As a tribute to Jawaharlal Nehru on his death anniversary, the article, “Continue India’s tryst with Nehruvian ideology” (Editorial page, May 27) has showered lavish praise on independent India’s first Prime Minister. While agreeing with many of his observations about Nehru’s commitment to secularism, one finds that the writer’s insinuation about Patel’s secularist credentials seems unwarranted.

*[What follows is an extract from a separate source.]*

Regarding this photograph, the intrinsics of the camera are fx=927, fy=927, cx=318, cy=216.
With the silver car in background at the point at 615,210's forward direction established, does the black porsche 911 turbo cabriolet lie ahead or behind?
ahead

Hindu nationalism was an essential component of the Independence movement. The nation has paid a heavy price for Nehru’s failure to accommodate the legitimate aspirations and concerns of Hindu nationalist leaders in the party who cooperated in the drafting of a secularist constitution. Blinded by ideological puritanism, and ignoring India’s cultural history, Nehru erred in conflating Hindu nationalism as communalism, a folly that successive Congress regimes perpetuated. Treating secularism as an ideology and as a political slogan to woo certain constituencies, the Congress overstretched its meaning to gain anti-majority undertones. It may appear as counter-intuitive, Nehru’s failure to invest secularism with a broader and fair vision that treated all faiths equally sowed the seeds for the BJP’s spectacular rise to power.

V.N. Mukundarajan,

Thiruvananthapuram

While appreciating and acknowledging his calibre, charisma and administrative capabilities, it is a harsh and bitter reality that Nehru treated the Congress party as his personal fiefdom, stifled inner-party democracy and created a coterie around him. The resulting casualty has been the lack of transparency and inner-party democracy in the Grand Old Party of India, which continues to be its perennial bane to this day. The former Prime Minister cannot absolve himself from the responsibility of finding an amicable solution to the Kashmir imbroglio at a time when India maintained cordial relations with the United States and the USSR. It is rather strange that the Congress which deviated from the Nehruvian ideology in terms of economic policy more than two decades back, swears by his legacy for political gains.

B. Suresh Kumar,

Coimbatore

Court steps in

That the Supreme Court of India has finally turned its focus toward the migrant worker crisis is cause for joy and hope. One hopes that the basic needs of the hapless are met immediately and a plan drawn up to enable their livelihoods (Page 1, May 27).